Richardson Pineer Plans $30+ Million Elevator in Swan River

Submitted Story |

Earlier this week, Richardson Pioneer Ltd. announced plans to construct a new 30+ million dollar high throughput elevator in Swan River. While most recognize this announcement as positive investment in our valley, and the continuation of a strong regional agricultural partnership, what does the addition of a high throughput elevator actually mean from a technical perspective?

The existing heritage elevator that has come to be recognized as a landmark for those travelling north along highway 10, will be replaced by a far more efficient modern day model. True to its name, the high throughput elevator is designed to provide faster unloading of trucks, faster loading of train cars, as well as blending, cleaning, and drying services previously only available at larger terminals.

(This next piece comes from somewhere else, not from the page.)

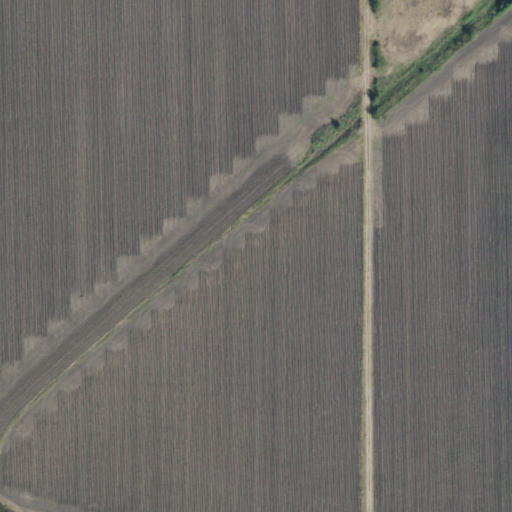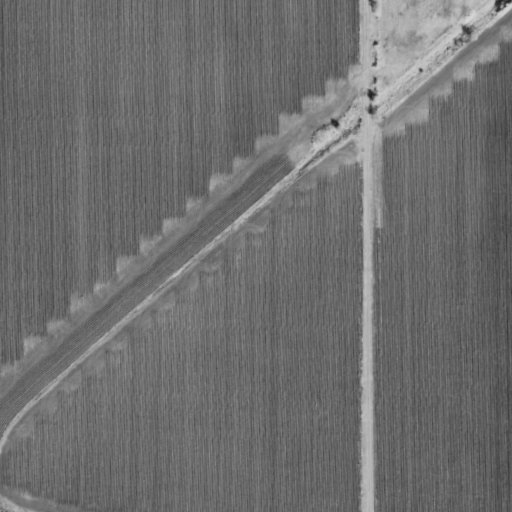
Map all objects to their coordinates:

Of particular interest is the addition of a loop track loading system. While most existing grain elevators accommodate a 100 car loading system, the Swan River loop track addition will mean a configuration that can now accommodate 150 cars. The broken track system currently in place loads several train cars in one sequence, then requires track changes to move the loaded cars out, and bring in the next set for loading. It also requires that access to Road 218 W is blocked off for a length of time while the train engine reconfigures the cars. The additional land purchased will now accommodate one continuous dedicated loop track for up to 150 train cars, requiring no track changes or interruptions to access.

The new concrete workhouse will provide 17,500 metric tonnes of storage, high speed receiving will see an increase to 30,000 bushels per hour, while high speed loadout will increase to 60,000 bushels per hour, roughly double the current loadout speed. Product from the new high throughput elevator will hit all major export corridors and will continue to service Yorkton crush plant.

Richardson International Chief Operating Officer Darwin Sobkow says this redevelopment project emphasizes Richardson’s commitment to growers in the region. He further explains how much Richardson has valued the partnership from local growers over the past several decades, and expresses that they want to emphasize their ongoing commitment to them in return. He notes that in addition to the property purchased for this upgrade, additional land has been purchased in order to accommodate future growth in the crop inputs business.

Aside from the obvious economical benefits that a construction project of this size means for our valley, the Richardson Foundation will look for new opportunities to invest in the community. Richardson has contributed more than $700,000 to fund 42 community projects across Manitoba since 2018, and funding has been allocated to Swan River for both past and future local projects.

Construction is slated to start this spring, as soon as site conditions allow. Swan Valley RISE looks forward to serving as a liaison with the General Contractor to ensure that they are aware of all available local services, and we look forward to the economic infusion this will bring to our community!